Setting $x=\dfrac{1}{10}$ in (1) validates affirmation (D).

• The $b_n=F_{n-1}+F_{n+1}$ called Lucas numbers $L_n$, have the following generating function:

$$\sum_{k=2}^{\infty}(F_{k-1}+F_{k+1})x^k =\left(\frac{1}{x}+x\right)F(x)-\color{red}{1}=\dfrac{x+2x^2}{1-x-x^2}, \tag{2}$$

whose Taylor expansion is:

$$\sum_{k=1}^{\infty}L_{k}x^k =x+3x^2+4x^3+7x^4+11x^5+21x^6+\cdots$$

setting $x=\dfrac{1}{10}$ gives $\dfrac{12}{89}$ (as found by Ivan Kaznacheyeu using other means) invalidating affirmation (A). [NB: the presence of correcting term $\color{red}{1}$ is understood when writing the very first terms of (1)].

Final remark: Indeed, it looks strange that these questions are asked in the framework of a very limited range of time.
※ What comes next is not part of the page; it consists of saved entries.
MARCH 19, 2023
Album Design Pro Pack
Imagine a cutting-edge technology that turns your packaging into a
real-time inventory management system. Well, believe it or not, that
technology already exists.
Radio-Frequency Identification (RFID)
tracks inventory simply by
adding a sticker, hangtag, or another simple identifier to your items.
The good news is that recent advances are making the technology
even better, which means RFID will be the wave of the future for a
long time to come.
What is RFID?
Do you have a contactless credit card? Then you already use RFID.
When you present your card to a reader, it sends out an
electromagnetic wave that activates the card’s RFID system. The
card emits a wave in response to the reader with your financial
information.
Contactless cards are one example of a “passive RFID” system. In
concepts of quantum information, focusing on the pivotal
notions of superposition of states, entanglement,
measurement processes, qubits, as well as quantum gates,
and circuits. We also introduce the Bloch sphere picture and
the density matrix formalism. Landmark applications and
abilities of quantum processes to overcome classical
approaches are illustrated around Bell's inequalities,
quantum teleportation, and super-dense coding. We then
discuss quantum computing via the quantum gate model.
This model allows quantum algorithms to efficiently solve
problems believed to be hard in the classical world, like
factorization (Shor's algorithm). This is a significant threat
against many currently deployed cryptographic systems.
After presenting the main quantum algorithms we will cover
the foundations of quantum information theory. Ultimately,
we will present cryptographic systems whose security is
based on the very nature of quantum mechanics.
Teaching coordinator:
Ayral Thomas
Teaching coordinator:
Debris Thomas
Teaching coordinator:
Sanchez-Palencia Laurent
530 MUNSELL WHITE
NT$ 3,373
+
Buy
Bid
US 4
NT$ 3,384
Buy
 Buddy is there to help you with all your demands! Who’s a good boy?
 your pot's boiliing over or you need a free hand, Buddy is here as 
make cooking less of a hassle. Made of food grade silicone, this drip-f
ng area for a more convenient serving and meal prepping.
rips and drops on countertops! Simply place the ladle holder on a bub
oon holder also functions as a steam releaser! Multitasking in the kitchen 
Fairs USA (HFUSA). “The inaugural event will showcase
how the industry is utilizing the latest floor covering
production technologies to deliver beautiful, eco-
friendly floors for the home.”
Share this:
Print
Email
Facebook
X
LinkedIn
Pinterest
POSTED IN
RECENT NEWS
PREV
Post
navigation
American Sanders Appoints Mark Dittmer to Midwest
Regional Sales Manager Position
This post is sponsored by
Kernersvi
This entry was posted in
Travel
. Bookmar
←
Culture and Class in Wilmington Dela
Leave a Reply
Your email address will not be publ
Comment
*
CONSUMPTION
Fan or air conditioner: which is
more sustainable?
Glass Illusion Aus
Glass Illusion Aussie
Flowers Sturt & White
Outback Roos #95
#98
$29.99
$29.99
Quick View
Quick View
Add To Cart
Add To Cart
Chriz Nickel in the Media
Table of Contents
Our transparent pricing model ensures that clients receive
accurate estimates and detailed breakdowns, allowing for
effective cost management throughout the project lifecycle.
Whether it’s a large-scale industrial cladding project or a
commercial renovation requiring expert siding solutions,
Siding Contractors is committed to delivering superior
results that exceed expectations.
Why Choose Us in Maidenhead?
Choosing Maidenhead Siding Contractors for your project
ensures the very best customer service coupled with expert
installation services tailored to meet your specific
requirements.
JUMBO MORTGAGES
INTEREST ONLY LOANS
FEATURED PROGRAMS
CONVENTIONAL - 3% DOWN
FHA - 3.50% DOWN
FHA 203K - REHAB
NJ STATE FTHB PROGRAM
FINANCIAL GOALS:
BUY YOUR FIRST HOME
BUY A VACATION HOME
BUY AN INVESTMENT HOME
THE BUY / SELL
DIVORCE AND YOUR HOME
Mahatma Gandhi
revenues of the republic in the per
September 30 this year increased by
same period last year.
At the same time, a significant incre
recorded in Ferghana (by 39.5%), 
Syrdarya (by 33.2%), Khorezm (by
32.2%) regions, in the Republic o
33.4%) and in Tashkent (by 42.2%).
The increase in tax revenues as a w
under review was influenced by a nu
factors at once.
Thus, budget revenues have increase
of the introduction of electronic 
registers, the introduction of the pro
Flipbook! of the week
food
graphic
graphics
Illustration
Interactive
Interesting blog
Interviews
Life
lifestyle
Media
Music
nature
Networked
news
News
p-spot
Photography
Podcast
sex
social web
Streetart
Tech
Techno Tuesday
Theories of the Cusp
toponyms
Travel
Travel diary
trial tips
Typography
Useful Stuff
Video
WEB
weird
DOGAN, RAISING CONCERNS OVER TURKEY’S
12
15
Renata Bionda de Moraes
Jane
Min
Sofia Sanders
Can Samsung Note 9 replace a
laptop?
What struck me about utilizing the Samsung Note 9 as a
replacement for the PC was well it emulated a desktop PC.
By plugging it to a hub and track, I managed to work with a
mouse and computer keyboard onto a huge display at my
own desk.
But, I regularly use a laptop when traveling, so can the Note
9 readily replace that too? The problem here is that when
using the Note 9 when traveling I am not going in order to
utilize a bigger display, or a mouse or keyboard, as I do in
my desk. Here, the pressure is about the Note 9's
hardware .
The generating formula has to be known... Morever, what about less known Lucas numbers ?

Answer 2

$a_n=\frac1{\alpha-\beta}(\alpha^n-\beta^n)$

$\alpha^{n+2}=\alpha^n\alpha^2=$ $\alpha^n(\alpha+1)=\alpha^{n+1}+\alpha^n$

$a_{n+2}=a_{n+1}+a_n$

$\sum_{i=1}^n a_i=a_{n+2}-1$ can be easily shown by induction.

$\frac{a_n}{10^n}=\frac1{\alpha-\beta}\left((\frac{\alpha}{10})^n-(\frac{\beta}{10})^n\right)$

$\sum_{n=1}^\infty \frac{a_n}{10^n}=\frac1{\alpha-\beta}\left(\frac{\alpha}{10}\frac{1}{1-\frac{\alpha}{10}}-\frac{\beta}{10}\frac{1}{1-\frac{\beta}{10}}\right)=$ $\frac1{\alpha-\beta}\left(\frac{\alpha}{10-\alpha}-\frac{\beta}{10-\beta}\right)=\frac{10}{100-10(\alpha+\beta)+\alpha\beta}=\frac{10}{100-10+1}=\frac{10}{89}$

$\alpha^n+\beta^n=\frac{\alpha^{n+1}-\beta^{n+1}}{\alpha-\beta}-\alpha\beta\frac{\alpha^{n-1}-\beta^{n-1}}{\alpha-\beta}=a_{n+1}+a_{n-1}=b_n$, $n\geq 2$

$b_1=1=\alpha+\beta$

$\frac{b_n}{10^n}=\left(\frac{\alpha}{10}\right)^n+\left(\frac{\beta}{10}\right)^n$

$\sum_{n=1}^\infty \frac{b_n}{10^n}=\frac{\alpha}{10}\frac{1}{1-\frac{\alpha}{10}}+\frac{\beta}{10}\frac{1}{1-\frac{\beta}{10}}=$ $\frac{\alpha}{10-\alpha}+\frac{\beta}{10-\beta}=$ $\frac{10(\alpha+\beta)-2\alpha\beta}{100-10(\alpha+\beta)+\alpha\beta}=\frac{12}{89}$.